The international relations and international law scholarship have amassed substantial literature discussing strategies for creating an international response to climate change. However, no literature has reached into homes to create empathy for those on the frontlines of the climate crisis, and communicate the demand for collective action, with the same force as Game of Thrones—whose climactic episode The Long Night in season eight was consumed by over twelve million viewers.
Game of Thrones functions as a powerful tool to demonstrate multiple facets of lacking climate action—from the repeated defeat and disillusionment experienced by those seeking to rally a collective response, to the surge of hope following an agreement to act, to the decision of certain nefarious actors to deliberately feign their cooperation and seek to manipulate the responses others for their own material benefit.

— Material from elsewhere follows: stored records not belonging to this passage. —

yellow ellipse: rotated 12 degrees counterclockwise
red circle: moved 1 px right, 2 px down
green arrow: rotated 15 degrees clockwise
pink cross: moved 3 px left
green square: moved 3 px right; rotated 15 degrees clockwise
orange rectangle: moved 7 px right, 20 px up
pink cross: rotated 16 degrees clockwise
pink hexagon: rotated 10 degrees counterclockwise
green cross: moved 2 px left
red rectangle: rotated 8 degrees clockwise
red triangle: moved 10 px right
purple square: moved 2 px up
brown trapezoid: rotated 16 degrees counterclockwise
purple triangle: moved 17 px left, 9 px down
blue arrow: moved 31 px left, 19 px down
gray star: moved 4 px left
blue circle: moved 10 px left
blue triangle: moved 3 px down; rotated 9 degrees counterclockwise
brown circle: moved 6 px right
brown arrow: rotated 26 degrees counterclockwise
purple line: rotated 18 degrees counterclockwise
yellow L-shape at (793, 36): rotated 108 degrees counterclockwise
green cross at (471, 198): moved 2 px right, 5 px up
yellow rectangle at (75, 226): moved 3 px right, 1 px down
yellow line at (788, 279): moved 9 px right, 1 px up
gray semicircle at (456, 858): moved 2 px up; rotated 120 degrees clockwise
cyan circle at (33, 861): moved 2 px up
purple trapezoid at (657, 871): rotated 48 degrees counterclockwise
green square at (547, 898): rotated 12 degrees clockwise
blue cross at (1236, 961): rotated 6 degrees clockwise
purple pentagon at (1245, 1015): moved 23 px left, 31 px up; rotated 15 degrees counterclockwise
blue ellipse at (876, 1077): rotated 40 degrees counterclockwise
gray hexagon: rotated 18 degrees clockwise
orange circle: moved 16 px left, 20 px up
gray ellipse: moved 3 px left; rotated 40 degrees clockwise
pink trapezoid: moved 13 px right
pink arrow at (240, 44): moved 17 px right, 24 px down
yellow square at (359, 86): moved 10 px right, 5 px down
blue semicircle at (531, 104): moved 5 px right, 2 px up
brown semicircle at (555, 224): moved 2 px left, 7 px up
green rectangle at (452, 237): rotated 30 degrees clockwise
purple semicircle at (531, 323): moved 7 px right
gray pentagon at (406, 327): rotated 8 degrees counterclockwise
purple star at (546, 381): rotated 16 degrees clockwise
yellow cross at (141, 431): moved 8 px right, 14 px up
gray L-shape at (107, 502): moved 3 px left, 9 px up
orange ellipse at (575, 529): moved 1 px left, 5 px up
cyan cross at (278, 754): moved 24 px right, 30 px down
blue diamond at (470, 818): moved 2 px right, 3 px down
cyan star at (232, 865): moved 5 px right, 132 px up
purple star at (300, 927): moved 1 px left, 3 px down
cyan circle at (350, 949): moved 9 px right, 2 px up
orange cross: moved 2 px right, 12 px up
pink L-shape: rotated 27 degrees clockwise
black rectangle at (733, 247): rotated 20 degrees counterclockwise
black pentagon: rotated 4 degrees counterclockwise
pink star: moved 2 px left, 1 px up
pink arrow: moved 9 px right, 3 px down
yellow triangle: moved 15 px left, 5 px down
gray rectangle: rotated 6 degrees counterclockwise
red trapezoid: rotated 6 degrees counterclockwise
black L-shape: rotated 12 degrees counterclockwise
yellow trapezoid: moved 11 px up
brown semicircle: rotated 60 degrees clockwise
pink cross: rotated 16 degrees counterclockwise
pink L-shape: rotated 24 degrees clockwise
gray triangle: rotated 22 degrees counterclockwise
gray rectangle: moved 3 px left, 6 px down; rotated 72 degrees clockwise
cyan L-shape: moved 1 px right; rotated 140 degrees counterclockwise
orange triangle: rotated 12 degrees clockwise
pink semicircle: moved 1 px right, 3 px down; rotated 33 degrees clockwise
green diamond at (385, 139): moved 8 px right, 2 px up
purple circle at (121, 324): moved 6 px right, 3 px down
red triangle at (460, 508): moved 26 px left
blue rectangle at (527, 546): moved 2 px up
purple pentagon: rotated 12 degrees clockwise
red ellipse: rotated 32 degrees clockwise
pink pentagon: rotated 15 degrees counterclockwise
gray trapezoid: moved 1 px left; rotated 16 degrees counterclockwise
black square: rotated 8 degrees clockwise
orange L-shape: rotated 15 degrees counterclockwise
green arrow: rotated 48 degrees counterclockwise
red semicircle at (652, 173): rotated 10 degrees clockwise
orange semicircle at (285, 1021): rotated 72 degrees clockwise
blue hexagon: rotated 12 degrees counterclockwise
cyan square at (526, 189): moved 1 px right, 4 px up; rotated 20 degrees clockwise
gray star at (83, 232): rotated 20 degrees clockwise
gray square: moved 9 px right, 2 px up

There is further power in this mode of portraying themes surrounding collective action in a Sci-Fi television series that is so thoroughly apolitical, because it creates a vehicle for these themes to be viewed and contemplated by a wider audience than who might regularly watch more liberal media sources where these topics are discussed. A GOT viewer can feel Jon Snow’s desperation as he shares news of the Army of the Dead, his urgency and his anxiety to be believed. They can be outraged with him at his peers’ indifference and lack of action. Viewers can feel angered by Cersei’s betrayal and relieved by Daenerys’ agreement to lend her vast resources to the cause. And perhaps one day, when seeing news footage of a yet another, stronger, tropical storm ravaging a coastal town being met with political leaders’ snide indifference, this same viewer will recall the GOT scene where Cersei reveals her diabolical plan to her brother (ehm), Jaime, and maybe this will spark a similar sense of anger and betrayal in that viewer, which would not have otherwise appeared.
There are few characters in the global narrative surrounding the need to confront the climate crisis that do not have a doppelganger waiting for them in the Game of Thrones series. At a time when confronting this crisis is dire as ever, such cultural focal points that make understanding the need for a collective response more accessible are as timely as they are powerful.